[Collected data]
· · · ·

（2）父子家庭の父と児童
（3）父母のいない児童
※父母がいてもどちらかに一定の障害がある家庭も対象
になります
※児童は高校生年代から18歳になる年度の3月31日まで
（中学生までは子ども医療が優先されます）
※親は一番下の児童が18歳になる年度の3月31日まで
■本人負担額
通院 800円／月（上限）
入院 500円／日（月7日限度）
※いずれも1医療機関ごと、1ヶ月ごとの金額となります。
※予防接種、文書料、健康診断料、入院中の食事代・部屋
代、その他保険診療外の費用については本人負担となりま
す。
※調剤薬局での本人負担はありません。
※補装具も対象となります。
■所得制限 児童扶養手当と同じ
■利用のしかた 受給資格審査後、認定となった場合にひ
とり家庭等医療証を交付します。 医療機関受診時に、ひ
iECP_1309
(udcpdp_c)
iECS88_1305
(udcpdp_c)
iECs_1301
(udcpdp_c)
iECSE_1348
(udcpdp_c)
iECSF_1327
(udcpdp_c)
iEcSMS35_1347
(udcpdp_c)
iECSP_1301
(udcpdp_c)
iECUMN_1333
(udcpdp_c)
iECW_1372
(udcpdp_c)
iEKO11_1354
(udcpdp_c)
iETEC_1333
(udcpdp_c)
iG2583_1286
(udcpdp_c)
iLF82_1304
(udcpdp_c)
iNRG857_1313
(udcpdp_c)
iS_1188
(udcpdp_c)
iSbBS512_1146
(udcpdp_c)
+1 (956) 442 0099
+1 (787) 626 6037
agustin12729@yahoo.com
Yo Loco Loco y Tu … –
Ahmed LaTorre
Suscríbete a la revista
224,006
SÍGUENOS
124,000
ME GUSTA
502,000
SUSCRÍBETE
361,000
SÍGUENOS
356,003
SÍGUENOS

· · · ·

### Work request
An exact repeat of all the records is required.

### Written response
（2）父子家庭の父と児童
（3）父母のいない児童
※父母がいてもどちらかに一定の障害がある家庭も対象
になります
※児童は高校生年代から18歳になる年度の3月31日まで
（中学生までは子ども医療が優先されます）
※親は一番下の児童が18歳になる年度の3月31日まで
■本人負担額
通院 800円／月（上限）
入院 500円／日（月7日限度）
※いずれも1医療機関ごと、1ヶ月ごとの金額となります。
※予防接種、文書料、健康診断料、入院中の食事代・部屋
代、その他保険診療外の費用については本人負担となりま
す。
※調剤薬局での本人負担はありません。
※補装具も対象となります。
■所得制限 児童扶養手当と同じ
■利用のしかた 受給資格審査後、認定となった場合にひ
とり家庭等医療証を交付します。 医療機関受診時に、ひ
iECP_1309
(udcpdp_c)
iECS88_1305
(udcpdp_c)
iECs_1301
(udcpdp_c)
iECSE_1348
(udcpdp_c)
iECSF_1327
(udcpdp_c)
iEcSMS35_1347
(udcpdp_c)
iECSP_1301
(udcpdp_c)
iECUMN_1333
(udcpdp_c)
iECW_1372
(udcpdp_c)
iEKO11_1354
(udcpdp_c)
iETEC_1333
(udcpdp_c)
iG2583_1286
(udcpdp_c)
iLF82_1304
(udcpdp_c)
iNRG857_1313
(udcpdp_c)
iS_1188
(udcpdp_c)
iSbBS512_1146
(udcpdp_c)
+1 (956) 442 0099
+1 (787) 626 6037
agustin12729@yahoo.com
Yo Loco Loco y Tu … –
Ahmed LaTorre
Suscríbete a la revista
224,006
SÍGUENOS
124,000
ME GUSTA
502,000
SUSCRÍBETE
361,000
SÍGUENOS
356,003
SÍGUENOS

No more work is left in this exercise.